Experimentation with Variational Dropout -Do Subnetworks exist inside a Neural Network?

Aashay Sachdeva
3 min readMay 28, 2019


Variational Dropout was introduced by Yarin Gal as a mean to estimate uncertainties in prediction by neural networks. While this blog isn’t about variational dropout(Follow Yarin Gal’s Blog post for that), it is about the results that I saw while playing around with Variational dropout.

If you are aware of how Variational Dropout works, it requires the dropout to be on during the testing phase also. There are two ways to do this in keras.

def PermaDropout(rate):
return Lambda(lambda x: K.dropout(x, level=rate))


Dropout(0.5)(x, training=True)

Using this, I quickly trained a 3-layer CNN network on MNIST.

inp = Input(shape=input_shape)
x = Conv2D(filters=20, kernel_size=5, strides=1)(inp)
x = PermaDropout(0.5)(x)
x = MaxPool2D(pool_size=2, strides=2)(x)
x = Conv2D(filters=50, kernel_size=5, strides=1)(x)
x = PermaDropout(0.5)(x)
x = MaxPool2D(pool_size=2, strides=2)(x)
x = Flatten()(x)
x = Dense(500, activation=’relu’)(x)
x = Dropout(0.5)(x, training=True)
x = Dense(num_classes, activation=’softmax’)(x)
model = Model(inp, x)

In 5 epochs I reached an accuracy of 98.5%. But here is the interesting part. What should be the expected behavior at test time since I am randomly dropping 50% of the weights at test time?

Results : Test loss: 0.040498659613306516
Test accuracy: 0.9869

Fascinating! Let’s see how the results actually change for a specific image.

As you can see, the probabilities for classes other than 7, changed a lot, but the result came out to always correct, even though during every iteration 50% of the weights got dropped out.

Let’s do some more experiments to see what happens. Now, the dropout for the last layer is set to 0.9. I chose this experiment since the deeper layers learn complex features as opposed to the initial layers which learn basic features like edges and lines. Dropping a lot of weights in the deeper layers at test time should surely affect the results.

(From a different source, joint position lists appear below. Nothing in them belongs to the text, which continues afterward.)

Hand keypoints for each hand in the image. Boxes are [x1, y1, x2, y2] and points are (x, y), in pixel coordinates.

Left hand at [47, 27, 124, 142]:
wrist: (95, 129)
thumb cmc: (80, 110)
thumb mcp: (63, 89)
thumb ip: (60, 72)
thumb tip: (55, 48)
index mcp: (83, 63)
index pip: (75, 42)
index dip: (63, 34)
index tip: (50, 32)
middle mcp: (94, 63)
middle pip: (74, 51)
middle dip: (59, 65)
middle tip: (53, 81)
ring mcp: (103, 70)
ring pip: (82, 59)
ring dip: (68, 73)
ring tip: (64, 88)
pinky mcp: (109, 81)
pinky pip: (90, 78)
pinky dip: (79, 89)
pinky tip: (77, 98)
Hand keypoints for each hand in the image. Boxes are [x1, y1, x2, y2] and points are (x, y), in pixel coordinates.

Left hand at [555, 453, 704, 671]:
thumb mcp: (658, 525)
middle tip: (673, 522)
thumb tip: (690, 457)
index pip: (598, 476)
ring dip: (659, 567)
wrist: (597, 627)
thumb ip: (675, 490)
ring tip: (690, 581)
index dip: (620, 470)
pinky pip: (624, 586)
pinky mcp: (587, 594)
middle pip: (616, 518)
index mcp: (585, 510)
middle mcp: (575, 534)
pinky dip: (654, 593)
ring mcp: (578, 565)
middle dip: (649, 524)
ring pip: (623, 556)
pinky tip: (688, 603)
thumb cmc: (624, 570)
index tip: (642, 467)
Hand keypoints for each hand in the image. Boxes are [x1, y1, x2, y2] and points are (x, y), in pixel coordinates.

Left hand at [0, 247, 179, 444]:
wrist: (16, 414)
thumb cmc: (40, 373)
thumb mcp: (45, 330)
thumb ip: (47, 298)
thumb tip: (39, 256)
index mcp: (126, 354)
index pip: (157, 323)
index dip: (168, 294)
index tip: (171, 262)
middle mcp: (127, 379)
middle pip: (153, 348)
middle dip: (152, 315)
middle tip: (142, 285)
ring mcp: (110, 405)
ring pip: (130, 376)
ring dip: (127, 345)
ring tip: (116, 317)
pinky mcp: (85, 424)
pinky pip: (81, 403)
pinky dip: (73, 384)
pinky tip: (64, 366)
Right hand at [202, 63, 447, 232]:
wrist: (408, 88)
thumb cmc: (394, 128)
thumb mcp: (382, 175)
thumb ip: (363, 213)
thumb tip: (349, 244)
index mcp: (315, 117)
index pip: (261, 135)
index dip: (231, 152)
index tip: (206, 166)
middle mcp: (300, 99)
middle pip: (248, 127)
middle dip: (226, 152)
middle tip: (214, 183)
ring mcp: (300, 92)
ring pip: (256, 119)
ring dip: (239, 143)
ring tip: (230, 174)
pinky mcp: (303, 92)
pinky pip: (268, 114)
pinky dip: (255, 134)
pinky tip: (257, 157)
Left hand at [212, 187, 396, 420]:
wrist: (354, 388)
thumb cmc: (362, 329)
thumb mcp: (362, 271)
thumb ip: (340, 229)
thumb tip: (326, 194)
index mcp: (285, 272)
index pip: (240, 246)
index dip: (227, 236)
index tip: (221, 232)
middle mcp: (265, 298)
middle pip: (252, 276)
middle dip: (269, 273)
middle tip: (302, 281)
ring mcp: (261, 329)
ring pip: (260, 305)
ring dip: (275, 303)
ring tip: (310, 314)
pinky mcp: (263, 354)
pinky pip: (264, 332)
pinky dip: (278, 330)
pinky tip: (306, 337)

Nope! Still the same results.

Hmm. May be the number of neurons in the dense layer are too many. Let’s reduce them to 128 and keep the dropout 0.9.

And Yes! The network started failing.

Keep in mind this happened after we dropped 115 of 128 neurons randomly from the last layer. But even after doing this, the overall test results look like this -

This leads me to the questions -Do Subnetworks equally as good exist inside a neural network. Are the current neural network too big and can be trimmed down? Or is it just that the dataset is too simple for this experiment?

While the experiments were only conducted on MNIST, and nothing can be concluded from this, it might be directed into building more efficient neural networks by finding only the weights/layers that matter.